RBI Approves Record Rs 2.11 Trillion Surplus Transfer to Central Government for FY24
The Reserve Bank of India's unprecedented surplus transfer of Rs 2.11 trillion to the central government for fiscal year 2024 marks the highest profit sharing ever by the central bank, exceeding budgeted expectations twofold.
ECONOMY | FINANCE


22 May 2024
The Reserve Bank of India (RBI) has announced that its central board of directors, during a meeting held on Wednesday, has approved the transfer of a record Rs 2.11 trillion as surplus to the central government for the fiscal year 2024. This unprecedented profit-sharing amount is more than double the Rs 1.02 trillion initially budgeted by the government for the year.
In an official statement, the RBI declared, "The central board of directors of the RBI approved the transfer of Rs 2,10,874 crore as surplus to the government for the accounting year 2023–24." This significant surplus has been calculated based on the economic capital framework (ECF) adopted by the RBI on August 26, 2019, following recommendations from a panel led by former RBI governor Bimal Jalan.
The 608th meeting of the central board, chaired by Governor Shaktikanta Das, reviewed the global and domestic economic conditions, including potential risks to the economic outlook.
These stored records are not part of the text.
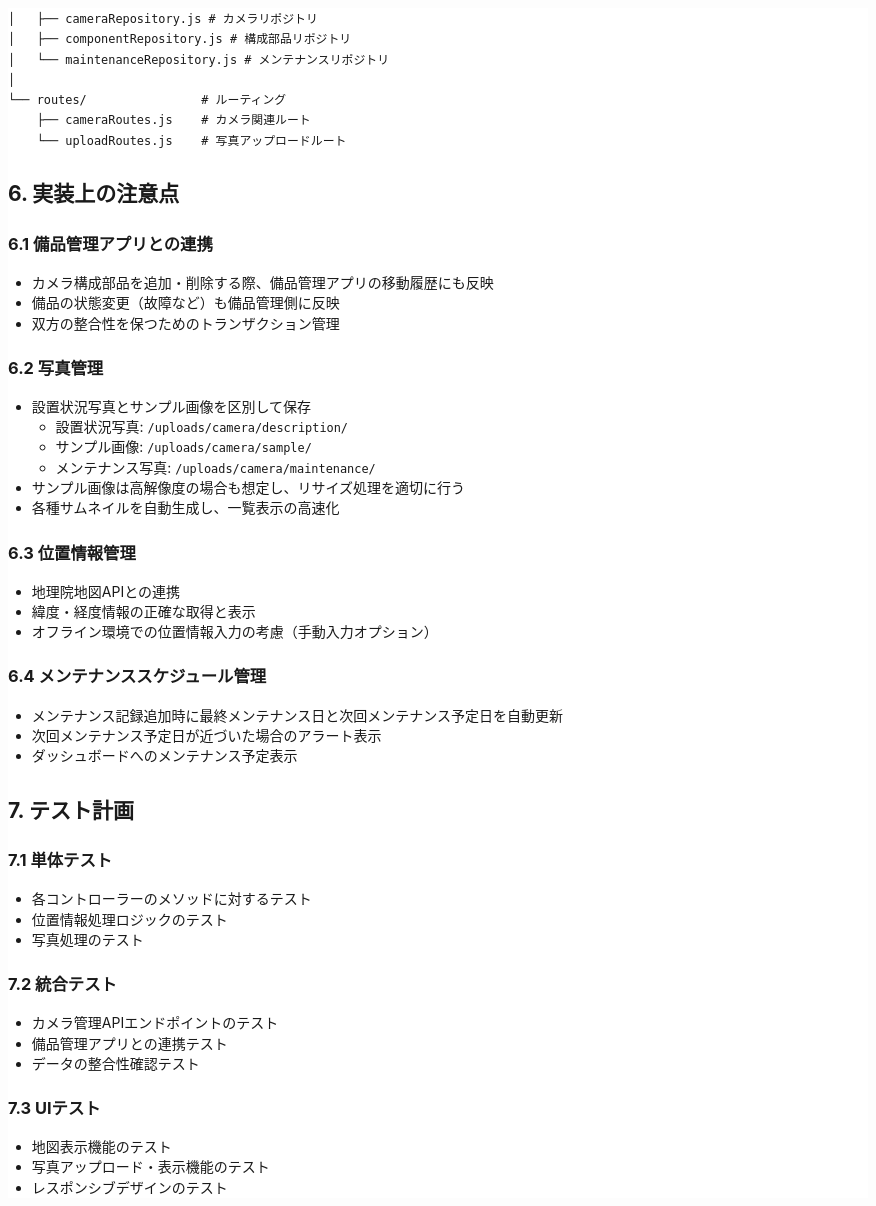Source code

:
 ```
│   ├── cameraRepository.js # カメラリポジトリ
│   ├── componentRepository.js # 構成部品リポジトリ
│   └── maintenanceRepository.js # メンテナンスリポジトリ
│
└── routes/                # ルーティング
    ├── cameraRoutes.js    # カメラ関連ルート
    └── uploadRoutes.js    # 写真アップロードルート
```

## 6. 実装上の注意点

### 6.1 備品管理アプリとの連携

- カメラ構成部品を追加・削除する際、備品管理アプリの移動履歴にも反映
- 備品の状態変更（故障など）も備品管理側に反映
- 双方の整合性を保つためのトランザクション管理

### 6.2 写真管理

- 設置状況写真とサンプル画像を区別して保存
  - 設置状況写真: `/uploads/camera/description/`
  - サンプル画像: `/uploads/camera/sample/`
  - メンテナンス写真: `/uploads/camera/maintenance/`
- サンプル画像は高解像度の場合も想定し、リサイズ処理を適切に行う
- 各種サムネイルを自動生成し、一覧表示の高速化

### 6.3 位置情報管理

- 地理院地図APIとの連携
- 緯度・経度情報の正確な取得と表示
- オフライン環境での位置情報入力の考慮（手動入力オプション）

### 6.4 メンテナンススケジュール管理

- メンテナンス記録追加時に最終メンテナンス日と次回メンテナンス予定日を自動更新
- 次回メンテナンス予定日が近づいた場合のアラート表示
- ダッシュボードへのメンテナンス予定表示

## 7. テスト計画

### 7.1 単体テスト

- 各コントローラーのメソッドに対するテスト
- 位置情報処理ロジックのテスト
- 写真処理のテスト

### 7.2 統合テスト

- カメラ管理APIエンドポイントのテスト
- 備品管理アプリとの連携テスト
- データの整合性確認テスト

### 7.3 UIテスト

- 地図表示機能のテスト
- 写真アップロード・表示機能のテスト
- レスポンシブデザインのテスト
In addition to approving the surplus transfer, the board also sanctioned the RBI annual report and financial statements for the fiscal year 2024.
It is noteworthy that the Jalan panel had recommended maintaining risk provisioning under the contingent risk buffer (CRB) within a range of 6.5–5.5 percent of the RBI’s balance sheet. From the accounting years 2018–19 to 2021–22, in response to challenging macroeconomic conditions and the impact of the COVID-19 pandemic, the board decided to maintain the CRB at 5.50 percent to bolster growth and overall economic activity. However, with the resurgence of economic growth in FY23, the CRB increased to 6 percent.
Experts suggest that this higher dividend from the RBI will enhance the government's liquidity surplus and subsequently support increased expenditure.